2
votes

I installed the package spark-2.0.2-bin-without-hadoop.tgz on a local DEV box but failed to run it below,

$ ./bin/spark-shell
NoClassDefFoundError: org/apache/hadoop/fs/FSDataInputStream

$ ./sbin/start-master.sh
NoClassDefFoundError: org/slf4j/Logger

Did I misinterpret that Spark could spin without Hadoop below?

"Do I need Hadoop to run Spark? No, but if you run on a cluster, you will need some form of shared file system (for example, NFS mounted at the same path on each node). If you have this type of filesystem, you can just deploy Spark in standalone mode."

2

2 Answers

6
votes

For the first issue concerning FSDataInputStream, as noted in this Stack Overflow response https://stackoverflow.com/a/31331528,

the "without Hadoop" is a bit misleading in that this build of Spark is not tied to a specific build of Hadoop as opposed to not running without it. To run Spark using the "without Hadoop" version, you should bind it to your own Hadoop distribution.

For the second issue concerning missing SLF4J, as noted in this Stack Overflow response https://stackoverflow.com/a/39277696 - you can include the SLF4J jar or if you already have a Hadoop distribution installed, then you should already have this up and running.

Saying this, you can download the Apache Spark pre-built with Hadoop and not use Hadoop itself. It contains all the necessary jars and you can specify Spark to read from the file system, e.g. Using the file://// when accessing your data (instead of HDFS).

1
votes

Yes, from the downloads page of Spark, as of today, for Spark 3.1.1 the following package types exist for download:

  1. Pre-built for Apache Hadoop 2.7

This (spark-3.1.1-bin-hadoop2.7.tgz) version of spark runs with Hadoop 2.7

  1. Pre-built for Apache Hadoop 3.2 and later

This (spark-3.1.1-bin-hadoop3.2.tgz) version of spark runs with Hadoop 3.2 and later

  1. Pre-built with user-provided Apache Hadoop

This (spark-3.1.1-bin-without-hadoop.tgz) version of spark runs with any user-provided version of Hadoop.

From the name of last version (spark-3.1.1-bin-without-hadoop.tgz), it appears that we will need HADOOP for this spark version (i.e., 3.) and not the other versions (i.e., 1. and 2.). However, the naming is ambiguous. We will need Hadoop only if we want to support HDFS and YARN. In the Standalone mode, Spark can run in a truly distributed setting (or with daemons on a single machine) without Hadoop.

WORK INSTRUCTION 1: In the forum thread about running Spark without Hadoop, translate this sentence into Spanish: "We will need Hadoop only if we want to support HDFS and YARN."
WORK INSTRUCTION 2: Pick up the forum thread about running Spark without Hadoop after its final sentence and carry it further.

MATERIAL SHOWN:
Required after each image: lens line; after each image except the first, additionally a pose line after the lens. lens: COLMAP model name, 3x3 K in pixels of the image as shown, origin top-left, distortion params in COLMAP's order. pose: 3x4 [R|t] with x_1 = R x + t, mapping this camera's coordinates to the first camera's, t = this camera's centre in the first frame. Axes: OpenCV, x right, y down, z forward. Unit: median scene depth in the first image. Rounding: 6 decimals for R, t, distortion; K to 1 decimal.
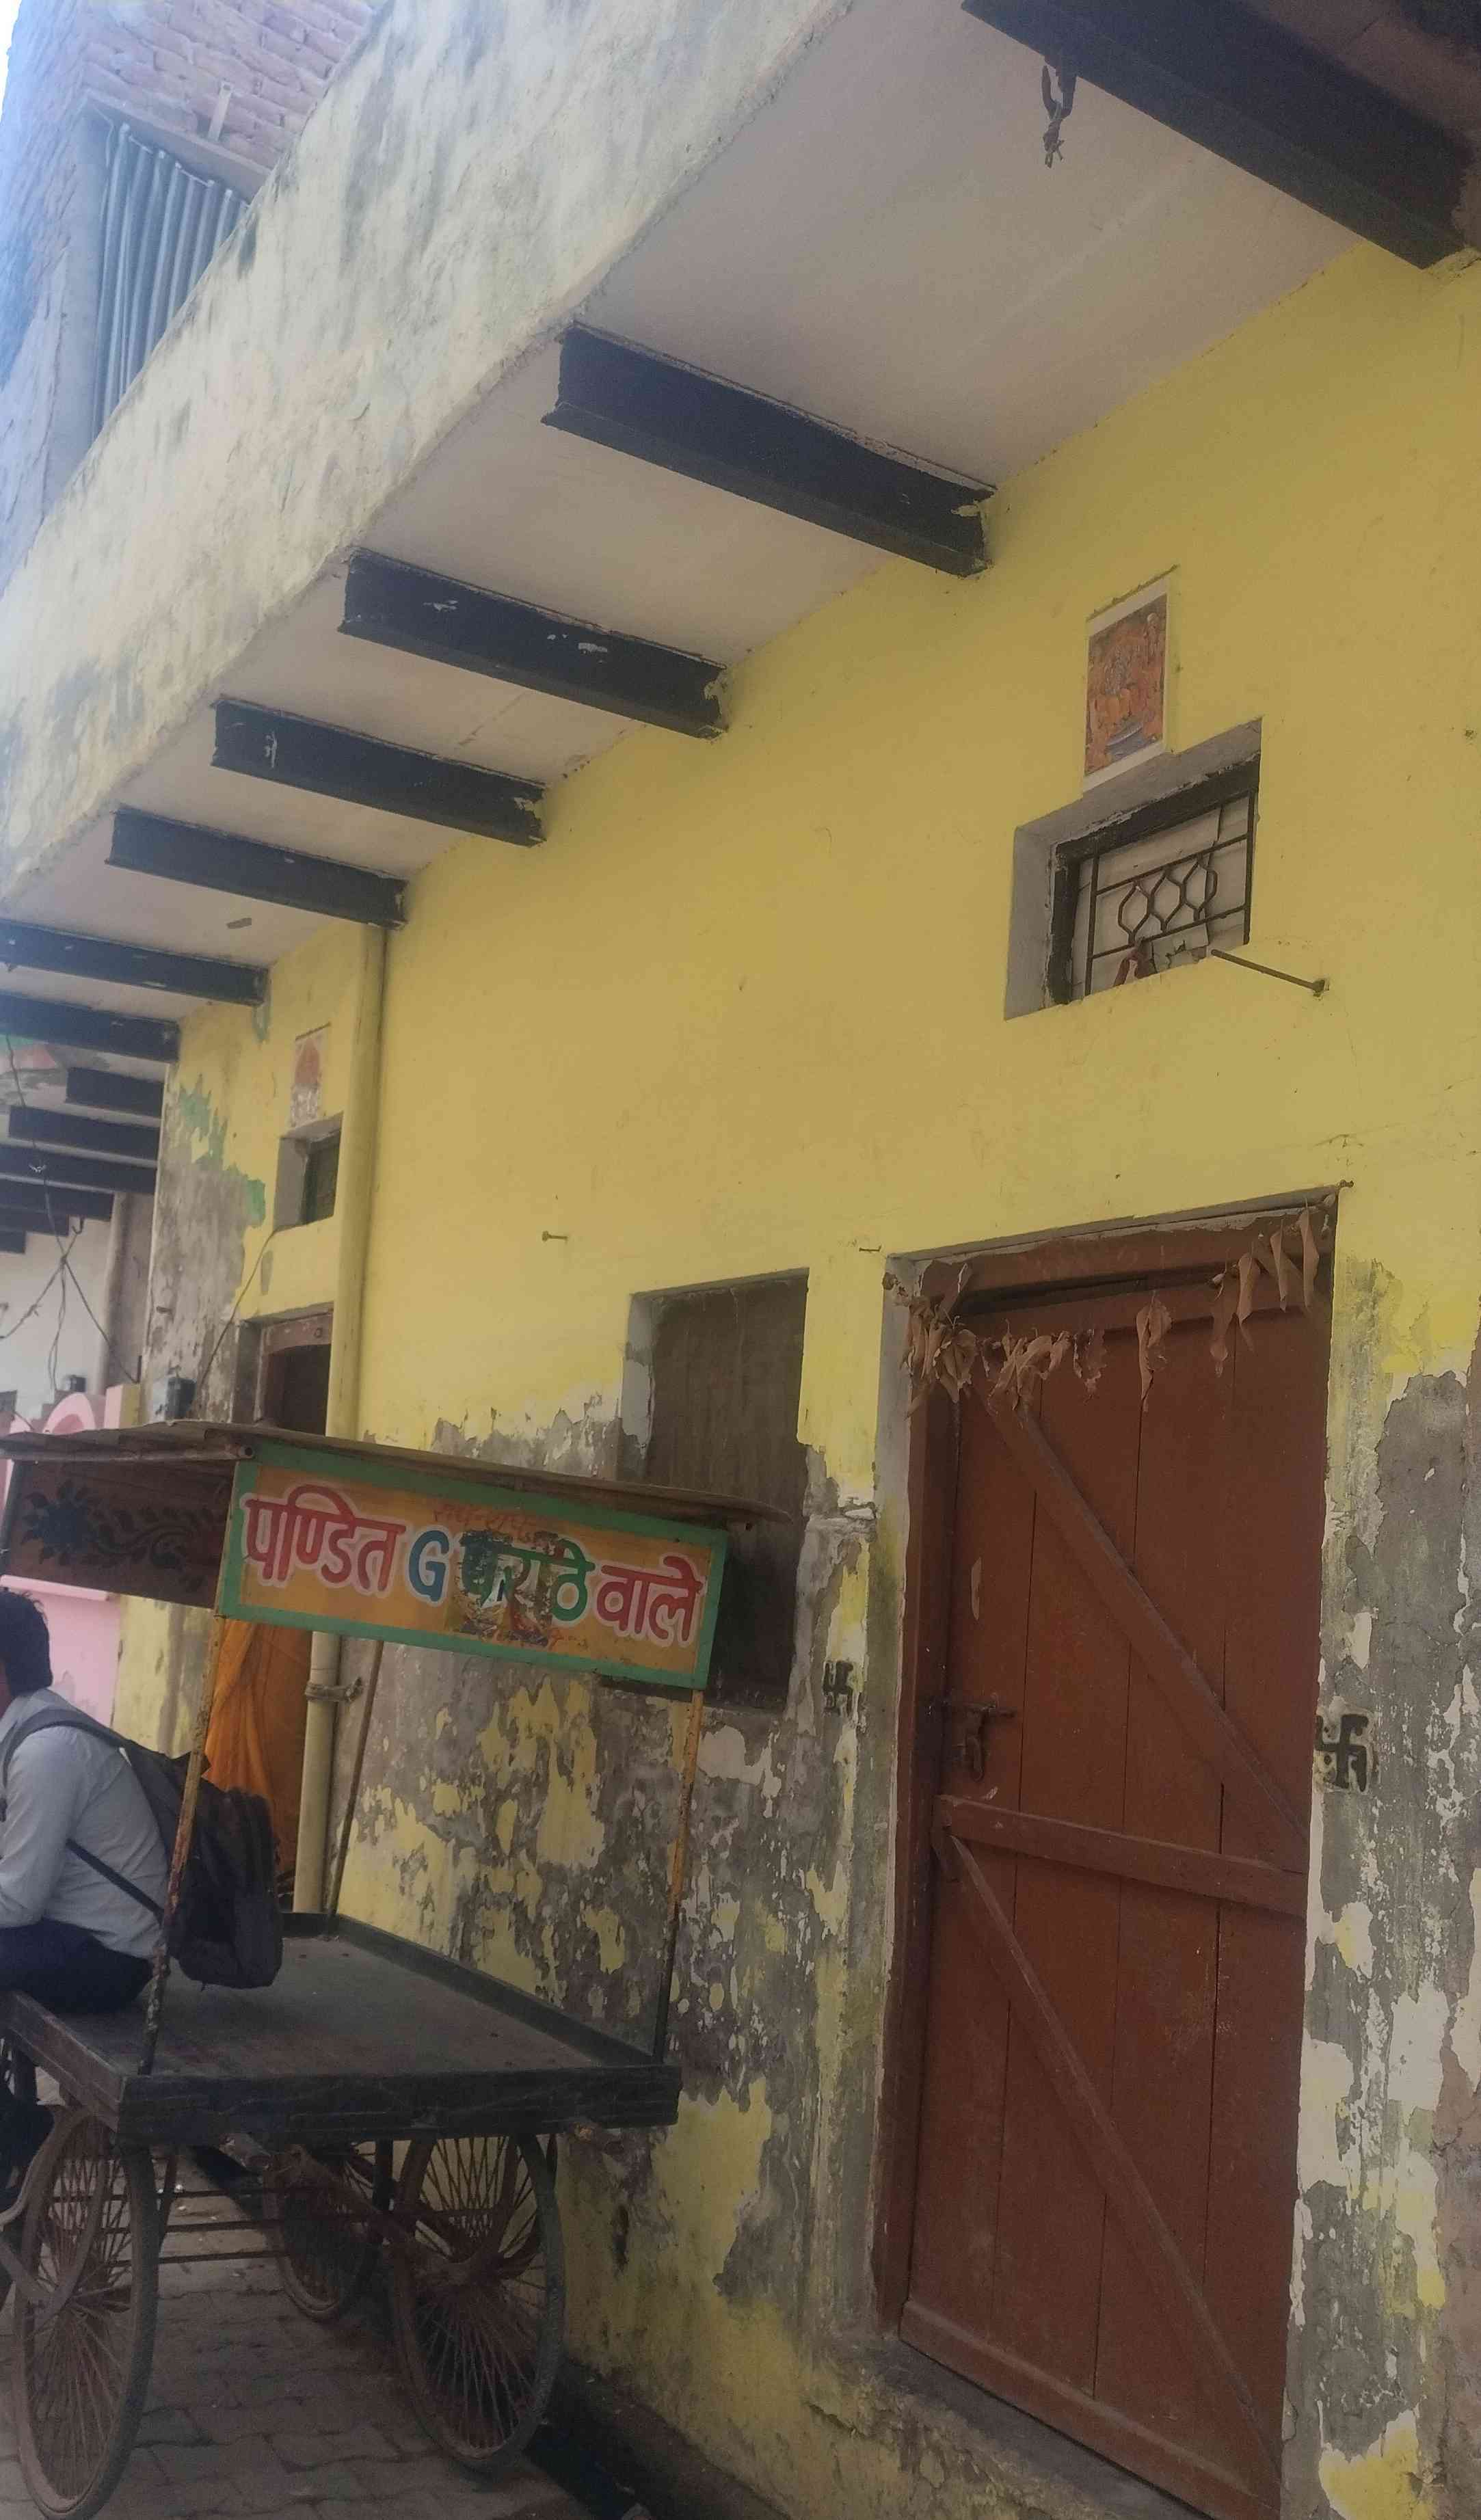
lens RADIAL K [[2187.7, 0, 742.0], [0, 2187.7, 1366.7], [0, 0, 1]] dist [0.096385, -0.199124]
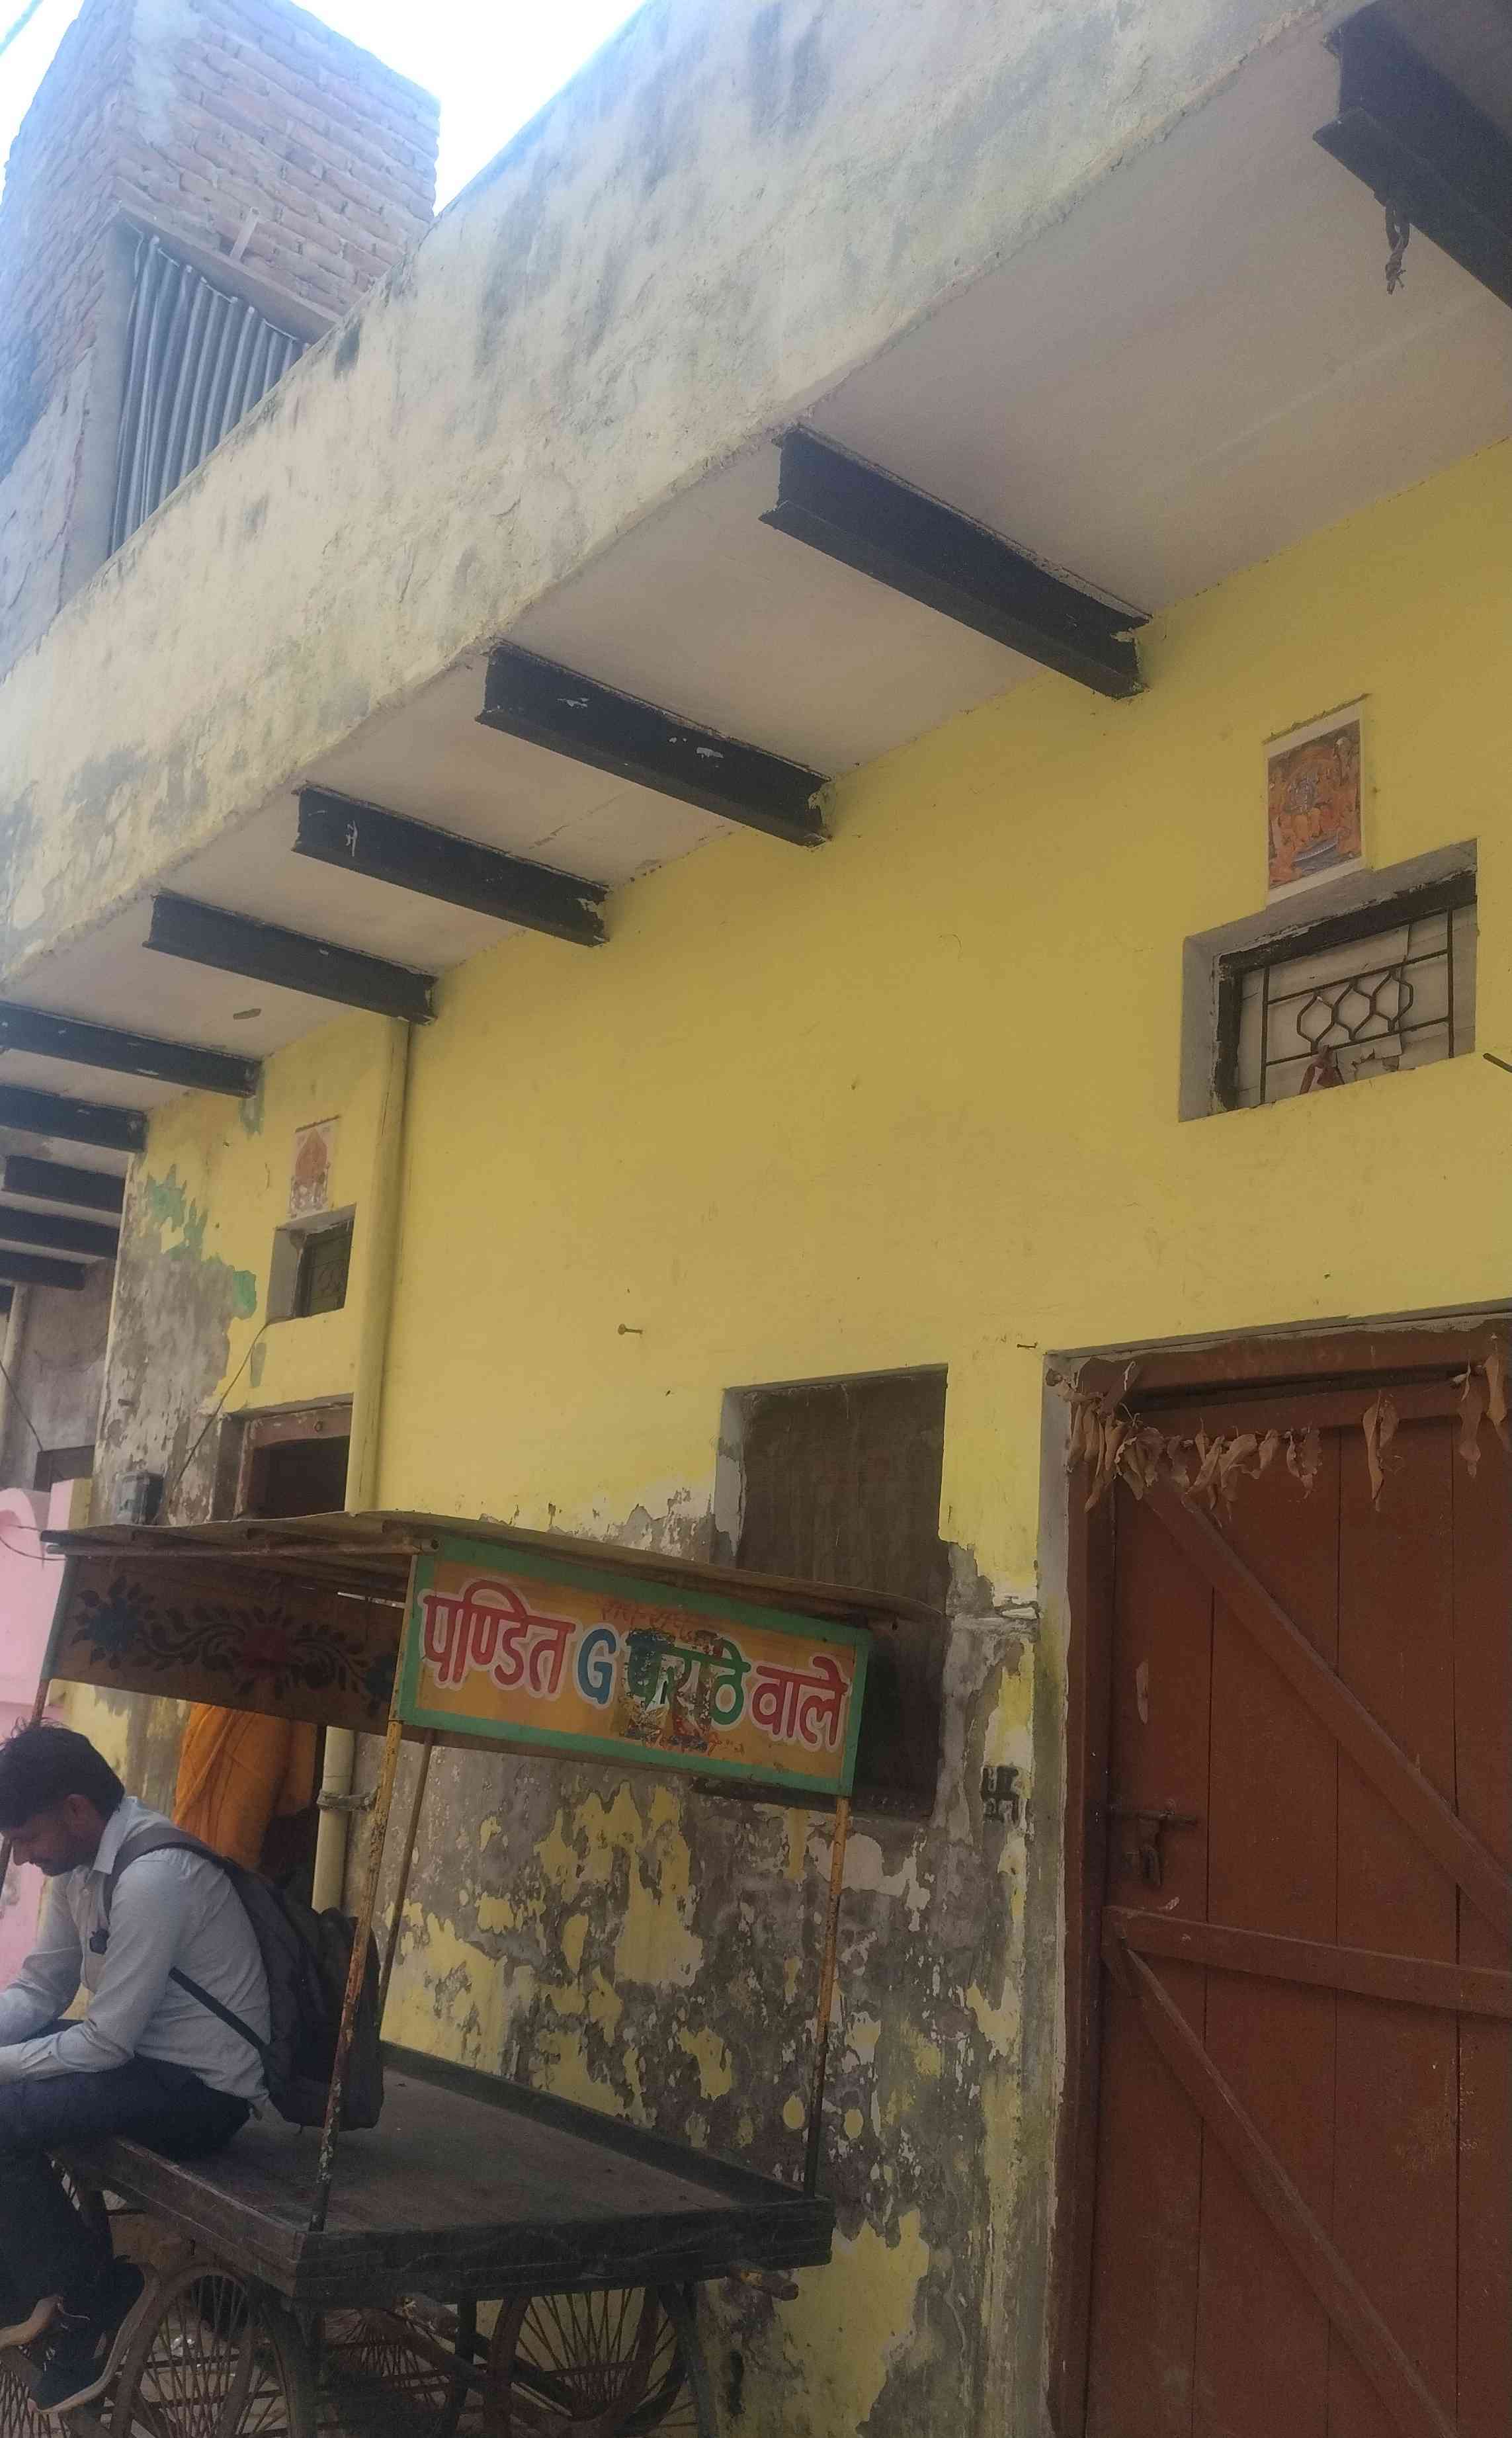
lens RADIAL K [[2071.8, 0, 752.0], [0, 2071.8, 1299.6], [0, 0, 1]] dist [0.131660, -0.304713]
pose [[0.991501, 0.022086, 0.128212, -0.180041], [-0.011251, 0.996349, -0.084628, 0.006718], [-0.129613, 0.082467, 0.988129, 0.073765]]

* * *

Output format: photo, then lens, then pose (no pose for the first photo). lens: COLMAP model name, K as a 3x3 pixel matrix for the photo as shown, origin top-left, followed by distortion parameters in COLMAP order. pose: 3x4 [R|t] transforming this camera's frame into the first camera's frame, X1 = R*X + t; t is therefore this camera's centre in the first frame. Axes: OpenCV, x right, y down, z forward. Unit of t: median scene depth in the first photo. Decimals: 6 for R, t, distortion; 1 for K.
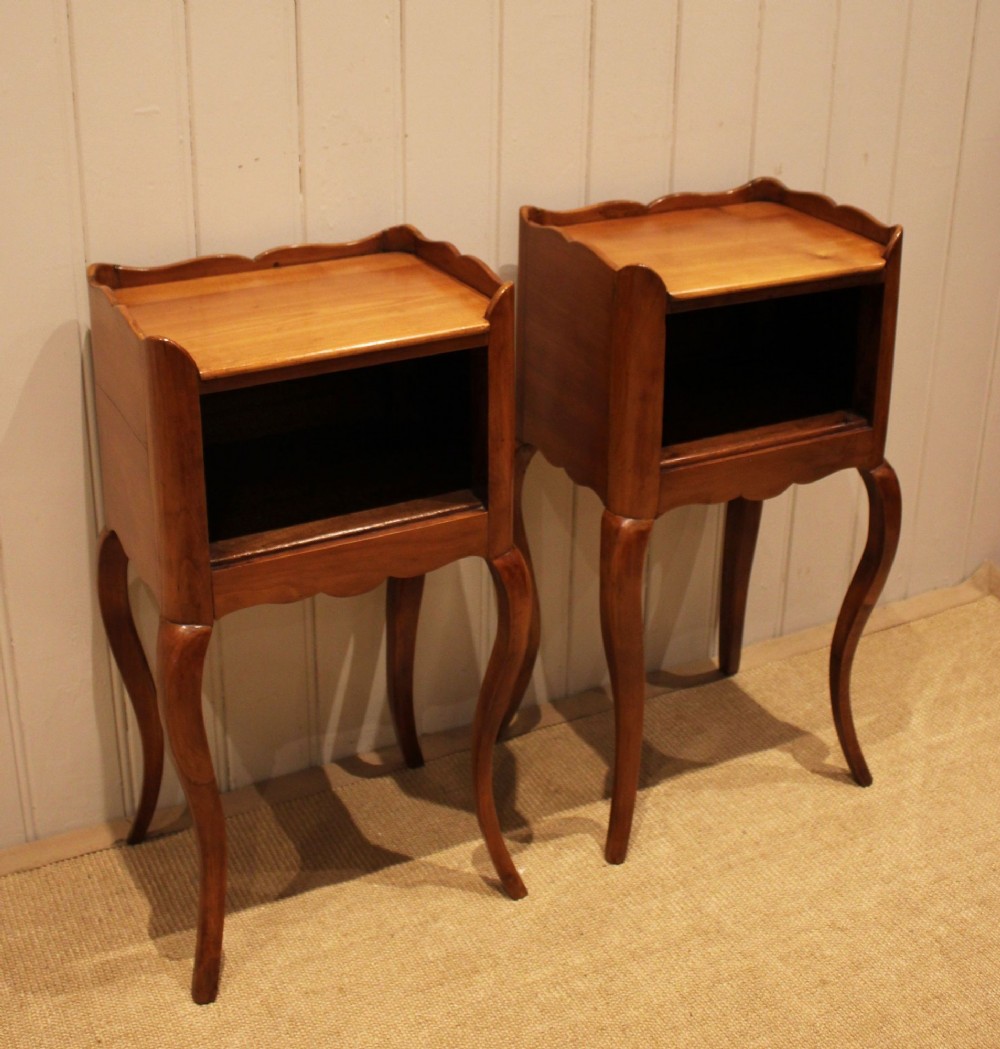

WRITTEN ANSWER 1: Necesitaremos Hadoop solo si queremos dar soporte a HDFS y YARN.

WRITTEN ANSWER 2:
For 1. and 2., you can run Spark without a Hadoop installation as some of the core Hadoop libraries come bundled with the spark prebuilt binary, hence spark-shell would work without throwing any exceptions); for 3., spark will not work unless a HADOOP installation is provided (as 3. comes without the Hadoop runtime).

In essence,

  • we will need to install Hadoop separately in all three cases (1., 2., and 3.) if we want to support HDFS and YARN
  • if we don't want to install Hadoop, we can use pre-built Spark with hadoop and run Spark in Standalone mode
  • if we want to use any version of Hadoop with Spark, then 3. should be used with a separate installation of Hadoop

For more information, refer this from the docs

There are two variants of Spark binary distributions you can download. One is pre-built with a certain version of Apache Hadoop; this Spark distribution contains built-in Hadoop runtime, so we call it with-hadoop Spark distribution. The other one is pre-built with user-provided Hadoop; since this Spark distribution doesn’t contain a built-in Hadoop runtime, it’s smaller, but users have to provide a Hadoop installation separately. We call this variant no-hadoop Spark distribution. For with-hadoop Spark distribution, since it contains a built-in Hadoop runtime already, by default, when a job is submitted to Hadoop Yarn cluster, to prevent jar conflict, it will not populate Yarn’s classpath into Spark ...